Task description —
Print every line of the records below without any changes.

The records —
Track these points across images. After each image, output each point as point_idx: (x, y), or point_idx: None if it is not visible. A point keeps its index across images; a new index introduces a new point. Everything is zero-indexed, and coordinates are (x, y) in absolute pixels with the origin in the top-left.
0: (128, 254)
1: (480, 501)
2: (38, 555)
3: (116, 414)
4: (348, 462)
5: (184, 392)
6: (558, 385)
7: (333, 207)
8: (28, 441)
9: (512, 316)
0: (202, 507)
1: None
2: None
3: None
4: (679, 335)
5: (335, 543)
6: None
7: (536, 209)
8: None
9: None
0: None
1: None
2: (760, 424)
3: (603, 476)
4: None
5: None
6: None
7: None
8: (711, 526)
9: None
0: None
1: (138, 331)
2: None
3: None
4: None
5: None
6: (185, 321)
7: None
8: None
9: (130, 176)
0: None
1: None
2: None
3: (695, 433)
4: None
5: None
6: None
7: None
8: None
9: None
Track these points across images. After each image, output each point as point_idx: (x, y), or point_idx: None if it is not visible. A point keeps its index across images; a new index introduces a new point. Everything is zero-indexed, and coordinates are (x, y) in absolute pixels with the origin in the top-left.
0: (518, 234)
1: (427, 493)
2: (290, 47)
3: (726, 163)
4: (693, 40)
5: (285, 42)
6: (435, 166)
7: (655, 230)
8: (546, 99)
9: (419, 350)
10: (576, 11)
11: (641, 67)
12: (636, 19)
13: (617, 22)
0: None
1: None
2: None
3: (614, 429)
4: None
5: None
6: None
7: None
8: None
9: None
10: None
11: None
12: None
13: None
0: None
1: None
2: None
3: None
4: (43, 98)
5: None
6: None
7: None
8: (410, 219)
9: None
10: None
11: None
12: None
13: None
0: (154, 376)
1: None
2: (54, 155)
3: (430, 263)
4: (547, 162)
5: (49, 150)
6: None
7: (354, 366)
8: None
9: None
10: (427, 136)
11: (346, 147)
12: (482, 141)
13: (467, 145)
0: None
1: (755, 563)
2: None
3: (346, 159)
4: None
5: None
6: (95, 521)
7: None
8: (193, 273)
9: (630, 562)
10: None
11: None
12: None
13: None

Response —
Track these points across images. After each image, output each point as point_idx: (x, y), or point_idx: None if it is not visible. A point keeps its index across images; a new index introduces a new point. Everything is zero-indexed, and coordinates are (x, y) in absolute pixels with the origin in the top-left.
0: (128, 254)
1: (480, 501)
2: (38, 555)
3: (116, 414)
4: (348, 462)
5: (184, 392)
6: (558, 385)
7: (333, 207)
8: (28, 441)
9: (512, 316)
0: (202, 507)
1: None
2: None
3: None
4: (679, 335)
5: (335, 543)
6: None
7: (536, 209)
8: None
9: None
0: None
1: None
2: (760, 424)
3: (603, 476)
4: None
5: None
6: None
7: None
8: (711, 526)
9: None
0: None
1: (138, 331)
2: None
3: None
4: None
5: None
6: (185, 321)
7: None
8: None
9: (130, 176)
0: None
1: None
2: None
3: (695, 433)
4: None
5: None
6: None
7: None
8: None
9: None
Track these points across images. After each image, output each point as point_idx: (x, y), or point_idx: None if it is not visible. A point keeps its index across images; a new index introduces a new point. Everything is zero-indexed, and coordinates are (x, y) in absolute pixels with the origin in the top-left.
0: (518, 234)
1: (427, 493)
2: (290, 47)
3: (726, 163)
4: (693, 40)
5: (285, 42)
6: (435, 166)
7: (655, 230)
8: (546, 99)
9: (419, 350)
10: (576, 11)
11: (641, 67)
12: (636, 19)
13: (617, 22)
0: None
1: None
2: None
3: (614, 429)
4: None
5: None
6: None
7: None
8: None
9: None
10: None
11: None
12: None
13: None
0: None
1: None
2: None
3: None
4: (43, 98)
5: None
6: None
7: None
8: (410, 219)
9: None
10: None
11: None
12: None
13: None
0: (154, 376)
1: None
2: (54, 155)
3: (430, 263)
4: (547, 162)
5: (49, 150)
6: None
7: (354, 366)
8: None
9: None
10: (427, 136)
11: (346, 147)
12: (482, 141)
13: (467, 145)
0: None
1: (755, 563)
2: None
3: (346, 159)
4: None
5: None
6: (95, 521)
7: None
8: (193, 273)
9: (630, 562)
10: None
11: None
12: None
13: None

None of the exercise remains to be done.